店が開く時間になると、父がいなくなった後の自宅が暗いとあんまりだということで、以前から、母が暗いと言っていた台所の照明を買いに出かけて、さっそく新しいLEDに交換しました。

故障や寿命を考えれば本当はパナソニックがいいんですが、某新興電気メーカー等は避けて、とりあえず日立に。リモコンが母にとって一番使いやすそうだったのです。

ついでに茶の間や玄関の照明に付いていた虫の死骸を掃除してスッキリ綺麗になりました。

父の長い10年にも及ぶ戦いが終わったということもありますが、何より、父の周辺に漂っている気配がほとんどさわやかと言っていい雰囲気だったので、家の中には重苦しい気分もなく、こころなしか体も軽く感じるほどなのです。

もちろんうれしいはずはありませんが、なんともいえない、すっきり感があったので、父が逝った前後はさすがに涙を見せたものの、その後は母の表情もさっぱりしていました。

長い時間の間に十分に泣いたし、また覚悟もできていたと思います。

自分は、といえば、心の奥には重苦しさを感じてはいたものの、実はほとんど悲しみとは別の感情に満たされていました。

人間らしくないと思われるかもしれませんが、そもそも自分は臨終の席でかなしいと思ったことはないような気がします。
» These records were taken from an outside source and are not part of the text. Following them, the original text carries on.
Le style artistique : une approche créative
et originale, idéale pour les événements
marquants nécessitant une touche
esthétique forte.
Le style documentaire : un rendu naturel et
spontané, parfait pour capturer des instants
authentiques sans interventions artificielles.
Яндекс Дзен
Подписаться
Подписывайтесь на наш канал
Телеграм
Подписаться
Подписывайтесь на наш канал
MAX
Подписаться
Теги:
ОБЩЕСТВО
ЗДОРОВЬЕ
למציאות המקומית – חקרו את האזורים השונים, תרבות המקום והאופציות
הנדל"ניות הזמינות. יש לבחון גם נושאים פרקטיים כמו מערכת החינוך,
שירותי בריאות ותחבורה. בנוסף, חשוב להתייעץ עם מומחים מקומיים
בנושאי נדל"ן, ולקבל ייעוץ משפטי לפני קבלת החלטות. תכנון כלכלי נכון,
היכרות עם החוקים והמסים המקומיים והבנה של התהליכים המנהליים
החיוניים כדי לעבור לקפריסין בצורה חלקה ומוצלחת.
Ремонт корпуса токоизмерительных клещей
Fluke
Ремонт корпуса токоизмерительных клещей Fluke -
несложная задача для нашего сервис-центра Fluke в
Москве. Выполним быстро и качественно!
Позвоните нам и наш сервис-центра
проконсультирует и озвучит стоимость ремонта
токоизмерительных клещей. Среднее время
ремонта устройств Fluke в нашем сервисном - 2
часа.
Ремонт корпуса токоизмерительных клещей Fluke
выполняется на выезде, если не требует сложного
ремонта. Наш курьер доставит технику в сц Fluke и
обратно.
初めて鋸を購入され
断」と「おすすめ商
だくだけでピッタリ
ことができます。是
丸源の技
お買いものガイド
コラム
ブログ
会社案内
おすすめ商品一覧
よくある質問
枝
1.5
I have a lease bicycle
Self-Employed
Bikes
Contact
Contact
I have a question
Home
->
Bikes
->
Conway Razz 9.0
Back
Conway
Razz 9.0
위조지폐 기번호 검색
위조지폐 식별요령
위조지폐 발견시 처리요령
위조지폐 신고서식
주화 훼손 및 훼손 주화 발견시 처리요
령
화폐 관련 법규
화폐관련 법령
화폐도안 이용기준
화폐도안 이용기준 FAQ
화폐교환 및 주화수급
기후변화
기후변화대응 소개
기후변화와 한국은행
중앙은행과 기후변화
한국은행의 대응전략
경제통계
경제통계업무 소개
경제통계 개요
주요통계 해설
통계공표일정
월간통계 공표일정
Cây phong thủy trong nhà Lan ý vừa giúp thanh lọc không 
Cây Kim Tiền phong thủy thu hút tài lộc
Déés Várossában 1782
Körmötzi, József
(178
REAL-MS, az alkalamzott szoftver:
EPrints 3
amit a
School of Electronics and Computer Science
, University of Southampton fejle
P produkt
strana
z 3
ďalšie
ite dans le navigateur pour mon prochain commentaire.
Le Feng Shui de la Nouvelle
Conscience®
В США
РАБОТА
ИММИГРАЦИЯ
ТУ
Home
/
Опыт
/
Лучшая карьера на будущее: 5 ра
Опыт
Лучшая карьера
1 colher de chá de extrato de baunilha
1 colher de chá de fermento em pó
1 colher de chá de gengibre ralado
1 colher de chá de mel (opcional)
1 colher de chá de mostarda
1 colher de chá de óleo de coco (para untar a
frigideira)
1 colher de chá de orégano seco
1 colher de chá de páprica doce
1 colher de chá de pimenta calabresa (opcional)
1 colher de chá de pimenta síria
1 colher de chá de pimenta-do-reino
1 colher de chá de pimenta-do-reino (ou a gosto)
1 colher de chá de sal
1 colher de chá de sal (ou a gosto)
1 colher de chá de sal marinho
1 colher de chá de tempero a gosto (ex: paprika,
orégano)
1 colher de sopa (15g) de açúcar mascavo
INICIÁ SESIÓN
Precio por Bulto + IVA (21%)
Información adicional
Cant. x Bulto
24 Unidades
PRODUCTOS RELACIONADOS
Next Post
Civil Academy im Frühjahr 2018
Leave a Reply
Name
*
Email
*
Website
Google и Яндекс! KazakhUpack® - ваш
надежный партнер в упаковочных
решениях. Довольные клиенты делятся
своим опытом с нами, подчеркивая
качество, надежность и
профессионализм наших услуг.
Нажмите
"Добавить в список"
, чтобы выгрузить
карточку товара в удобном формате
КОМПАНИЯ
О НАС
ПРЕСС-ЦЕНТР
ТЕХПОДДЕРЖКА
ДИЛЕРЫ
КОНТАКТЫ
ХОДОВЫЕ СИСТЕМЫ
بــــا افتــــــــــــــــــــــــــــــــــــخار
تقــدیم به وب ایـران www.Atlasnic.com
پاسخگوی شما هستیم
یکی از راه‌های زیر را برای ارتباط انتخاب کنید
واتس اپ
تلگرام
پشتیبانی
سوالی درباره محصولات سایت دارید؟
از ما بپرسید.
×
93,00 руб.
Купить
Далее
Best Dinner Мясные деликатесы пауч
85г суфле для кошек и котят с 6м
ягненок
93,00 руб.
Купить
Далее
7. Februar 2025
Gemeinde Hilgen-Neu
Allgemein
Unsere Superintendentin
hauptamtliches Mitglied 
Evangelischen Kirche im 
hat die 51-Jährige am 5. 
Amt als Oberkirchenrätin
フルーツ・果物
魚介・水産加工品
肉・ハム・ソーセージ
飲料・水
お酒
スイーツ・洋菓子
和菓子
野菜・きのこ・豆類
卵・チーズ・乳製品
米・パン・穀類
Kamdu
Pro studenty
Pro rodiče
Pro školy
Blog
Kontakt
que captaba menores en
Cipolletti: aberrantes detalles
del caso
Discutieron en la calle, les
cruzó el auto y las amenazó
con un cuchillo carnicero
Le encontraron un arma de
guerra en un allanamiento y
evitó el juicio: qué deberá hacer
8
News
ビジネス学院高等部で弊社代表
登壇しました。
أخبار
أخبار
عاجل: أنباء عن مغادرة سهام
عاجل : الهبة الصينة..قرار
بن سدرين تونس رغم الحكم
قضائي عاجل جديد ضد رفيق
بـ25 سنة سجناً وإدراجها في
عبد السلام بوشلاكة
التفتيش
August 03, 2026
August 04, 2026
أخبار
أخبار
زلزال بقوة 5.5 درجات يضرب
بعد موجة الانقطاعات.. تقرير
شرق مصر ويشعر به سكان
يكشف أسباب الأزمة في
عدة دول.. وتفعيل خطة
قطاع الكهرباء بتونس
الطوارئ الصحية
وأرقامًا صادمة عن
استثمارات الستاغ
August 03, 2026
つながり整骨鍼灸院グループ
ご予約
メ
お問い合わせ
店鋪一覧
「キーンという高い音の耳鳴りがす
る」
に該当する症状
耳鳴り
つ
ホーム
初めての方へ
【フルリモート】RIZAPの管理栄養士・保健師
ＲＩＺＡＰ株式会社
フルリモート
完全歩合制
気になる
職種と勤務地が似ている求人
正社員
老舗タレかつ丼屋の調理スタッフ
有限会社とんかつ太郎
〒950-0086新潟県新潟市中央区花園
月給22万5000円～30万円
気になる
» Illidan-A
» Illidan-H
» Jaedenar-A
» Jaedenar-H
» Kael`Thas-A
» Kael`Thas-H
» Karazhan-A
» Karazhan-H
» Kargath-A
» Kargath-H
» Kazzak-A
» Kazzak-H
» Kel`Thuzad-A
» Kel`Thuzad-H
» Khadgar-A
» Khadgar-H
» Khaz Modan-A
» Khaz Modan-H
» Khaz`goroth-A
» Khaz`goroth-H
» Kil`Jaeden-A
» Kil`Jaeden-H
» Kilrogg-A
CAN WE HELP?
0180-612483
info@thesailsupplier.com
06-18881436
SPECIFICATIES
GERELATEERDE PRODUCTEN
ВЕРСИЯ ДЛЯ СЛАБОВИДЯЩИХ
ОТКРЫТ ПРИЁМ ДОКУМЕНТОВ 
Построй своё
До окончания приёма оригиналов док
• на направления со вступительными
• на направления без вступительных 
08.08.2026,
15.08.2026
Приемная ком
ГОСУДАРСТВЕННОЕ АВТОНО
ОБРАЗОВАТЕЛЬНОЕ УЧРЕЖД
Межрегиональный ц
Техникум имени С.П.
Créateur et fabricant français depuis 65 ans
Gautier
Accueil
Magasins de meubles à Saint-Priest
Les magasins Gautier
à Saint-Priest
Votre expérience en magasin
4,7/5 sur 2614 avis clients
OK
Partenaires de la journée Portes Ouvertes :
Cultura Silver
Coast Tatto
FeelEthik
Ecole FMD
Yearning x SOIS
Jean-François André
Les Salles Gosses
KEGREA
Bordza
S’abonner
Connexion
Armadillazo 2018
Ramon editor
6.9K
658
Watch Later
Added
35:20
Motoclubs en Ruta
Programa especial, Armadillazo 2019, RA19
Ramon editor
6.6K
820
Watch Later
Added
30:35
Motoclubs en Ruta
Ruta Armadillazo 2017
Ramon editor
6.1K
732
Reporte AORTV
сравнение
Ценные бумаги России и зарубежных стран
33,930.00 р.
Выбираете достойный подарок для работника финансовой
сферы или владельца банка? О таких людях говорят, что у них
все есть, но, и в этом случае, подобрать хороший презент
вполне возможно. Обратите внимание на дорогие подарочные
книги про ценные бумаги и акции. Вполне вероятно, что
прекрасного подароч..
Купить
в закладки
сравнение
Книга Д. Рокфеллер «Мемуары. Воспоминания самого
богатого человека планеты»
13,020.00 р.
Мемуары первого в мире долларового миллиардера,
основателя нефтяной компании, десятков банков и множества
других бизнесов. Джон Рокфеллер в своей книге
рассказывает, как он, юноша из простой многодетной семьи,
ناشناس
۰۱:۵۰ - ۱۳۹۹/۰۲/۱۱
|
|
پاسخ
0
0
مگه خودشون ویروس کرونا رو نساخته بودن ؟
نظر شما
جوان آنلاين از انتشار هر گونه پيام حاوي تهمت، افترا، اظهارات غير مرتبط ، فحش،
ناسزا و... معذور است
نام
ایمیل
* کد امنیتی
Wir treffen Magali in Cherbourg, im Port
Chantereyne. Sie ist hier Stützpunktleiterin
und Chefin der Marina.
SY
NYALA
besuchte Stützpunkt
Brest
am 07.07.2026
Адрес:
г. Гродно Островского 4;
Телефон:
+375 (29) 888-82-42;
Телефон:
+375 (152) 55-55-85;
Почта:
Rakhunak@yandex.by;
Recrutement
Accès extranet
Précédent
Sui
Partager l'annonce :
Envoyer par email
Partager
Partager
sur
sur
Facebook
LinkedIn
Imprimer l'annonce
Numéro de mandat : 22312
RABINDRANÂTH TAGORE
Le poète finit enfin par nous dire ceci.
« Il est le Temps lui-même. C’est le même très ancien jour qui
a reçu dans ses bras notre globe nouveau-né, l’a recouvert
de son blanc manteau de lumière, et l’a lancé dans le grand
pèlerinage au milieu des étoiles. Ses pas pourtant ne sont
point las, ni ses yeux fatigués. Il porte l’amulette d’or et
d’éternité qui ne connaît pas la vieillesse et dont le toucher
もちろん2度と会えない残念な気持ちは十分にありますが、保育園に通っていた幼い時分に、初めて曽祖父を見送ったときから、死は新しい世界への旅立ち、もしくは誕生であるという感覚をどこかに抱いていて、むしろ祝福すべきもののように感じているからだと思います。

ただし、これはある程度、誠実に生きて、十分に天寿を全うできた場合に限ります。

父の場合はどうか、まだまだ確信は持てません。